Statements: (1) All roses are flowers (2) Some flowers are red
Conclusions: (I) Some roses are red (II) All red things are flowers
Solution: Draw three circles - Roses (inside Flowers circle), Flowers (big circle), Red (overlapping with Flowers). From the diagram, roses and red may or may not overlap. Conclusion I is 'possible but not definite' - so FALSE.
Conclusion II says all red are flowers, but statement 2 only says some flowers are red, not the reverse - so FALSE. Answer: Neither conclusion follows.
Worked Example 2:
Statements: (1) No cats are dogs (2) All cats are animals
Conclusions: (I) No dogs are cats (II) Some animals are cats
Solution: Draw separate circles for cats and dogs (no overlap due to 'No'). Draw animals circle containing cats circle completely.

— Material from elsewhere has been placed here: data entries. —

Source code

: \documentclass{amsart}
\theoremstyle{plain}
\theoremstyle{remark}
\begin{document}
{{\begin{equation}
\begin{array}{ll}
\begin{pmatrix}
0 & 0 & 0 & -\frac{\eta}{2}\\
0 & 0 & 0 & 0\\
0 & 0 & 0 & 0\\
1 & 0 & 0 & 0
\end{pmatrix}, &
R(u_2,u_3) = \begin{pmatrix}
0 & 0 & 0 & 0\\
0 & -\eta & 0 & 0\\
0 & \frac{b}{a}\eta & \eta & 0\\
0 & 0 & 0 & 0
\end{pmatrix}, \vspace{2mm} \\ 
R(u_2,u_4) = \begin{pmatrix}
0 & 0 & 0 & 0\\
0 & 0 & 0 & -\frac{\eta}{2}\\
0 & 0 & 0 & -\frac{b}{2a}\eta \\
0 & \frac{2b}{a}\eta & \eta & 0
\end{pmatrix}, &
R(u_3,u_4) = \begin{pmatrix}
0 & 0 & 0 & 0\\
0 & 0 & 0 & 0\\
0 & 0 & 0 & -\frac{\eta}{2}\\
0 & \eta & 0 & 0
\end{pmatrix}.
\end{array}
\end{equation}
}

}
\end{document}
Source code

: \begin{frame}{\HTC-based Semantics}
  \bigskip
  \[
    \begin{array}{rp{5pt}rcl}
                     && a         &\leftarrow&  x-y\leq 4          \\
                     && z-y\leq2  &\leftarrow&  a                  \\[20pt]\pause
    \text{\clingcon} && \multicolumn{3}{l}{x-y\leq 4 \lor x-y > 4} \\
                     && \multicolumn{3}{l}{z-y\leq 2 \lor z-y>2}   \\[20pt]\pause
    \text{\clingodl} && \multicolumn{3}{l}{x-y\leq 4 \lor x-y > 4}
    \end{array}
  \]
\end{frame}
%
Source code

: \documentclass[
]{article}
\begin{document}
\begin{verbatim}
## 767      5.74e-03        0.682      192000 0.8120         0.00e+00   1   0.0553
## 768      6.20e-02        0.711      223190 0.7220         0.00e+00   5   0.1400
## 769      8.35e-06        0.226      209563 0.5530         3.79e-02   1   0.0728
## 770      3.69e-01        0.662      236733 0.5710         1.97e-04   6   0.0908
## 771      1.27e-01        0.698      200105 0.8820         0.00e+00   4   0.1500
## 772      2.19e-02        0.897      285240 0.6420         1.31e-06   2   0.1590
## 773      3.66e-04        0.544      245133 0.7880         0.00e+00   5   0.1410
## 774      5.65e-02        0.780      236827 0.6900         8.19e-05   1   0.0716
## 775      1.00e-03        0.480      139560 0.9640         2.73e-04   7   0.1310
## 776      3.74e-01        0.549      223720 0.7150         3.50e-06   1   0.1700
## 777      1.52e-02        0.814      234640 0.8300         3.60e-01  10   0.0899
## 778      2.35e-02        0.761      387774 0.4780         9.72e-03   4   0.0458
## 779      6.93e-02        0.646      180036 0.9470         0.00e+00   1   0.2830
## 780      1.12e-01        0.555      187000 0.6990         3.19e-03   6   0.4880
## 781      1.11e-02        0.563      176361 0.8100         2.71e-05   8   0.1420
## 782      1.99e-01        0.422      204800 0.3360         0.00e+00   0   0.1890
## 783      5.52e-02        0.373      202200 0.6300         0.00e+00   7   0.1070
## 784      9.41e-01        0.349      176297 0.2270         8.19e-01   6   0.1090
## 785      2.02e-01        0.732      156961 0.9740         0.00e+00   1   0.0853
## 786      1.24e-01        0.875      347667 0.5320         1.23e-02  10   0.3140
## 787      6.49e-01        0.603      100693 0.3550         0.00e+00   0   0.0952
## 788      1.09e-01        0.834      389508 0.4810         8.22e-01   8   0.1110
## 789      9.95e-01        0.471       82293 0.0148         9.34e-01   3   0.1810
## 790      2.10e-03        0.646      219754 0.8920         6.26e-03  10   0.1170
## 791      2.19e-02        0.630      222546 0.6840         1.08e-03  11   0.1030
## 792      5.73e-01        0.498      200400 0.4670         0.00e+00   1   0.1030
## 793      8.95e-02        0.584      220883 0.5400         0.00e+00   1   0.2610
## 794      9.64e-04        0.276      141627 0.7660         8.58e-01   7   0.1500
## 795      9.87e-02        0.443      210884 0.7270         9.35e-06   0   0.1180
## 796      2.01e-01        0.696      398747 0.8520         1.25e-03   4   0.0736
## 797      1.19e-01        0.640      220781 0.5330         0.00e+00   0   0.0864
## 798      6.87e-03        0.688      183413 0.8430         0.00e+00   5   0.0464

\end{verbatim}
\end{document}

Conclusion I: 'No dogs are cats' is the same as 'No cats are dogs' - TRUE. Conclusion II: Since all cats are animals, definitely some animals are cats - TRUE. Answer: Both conclusions follow.
Trick #3 - Possibility Conclusions: When a conclusion uses 'Some X can be Y' or 'X is a possibility', it's asking if the relationship is possible, not definite.
Even if something is not proven definite, it might still be possible.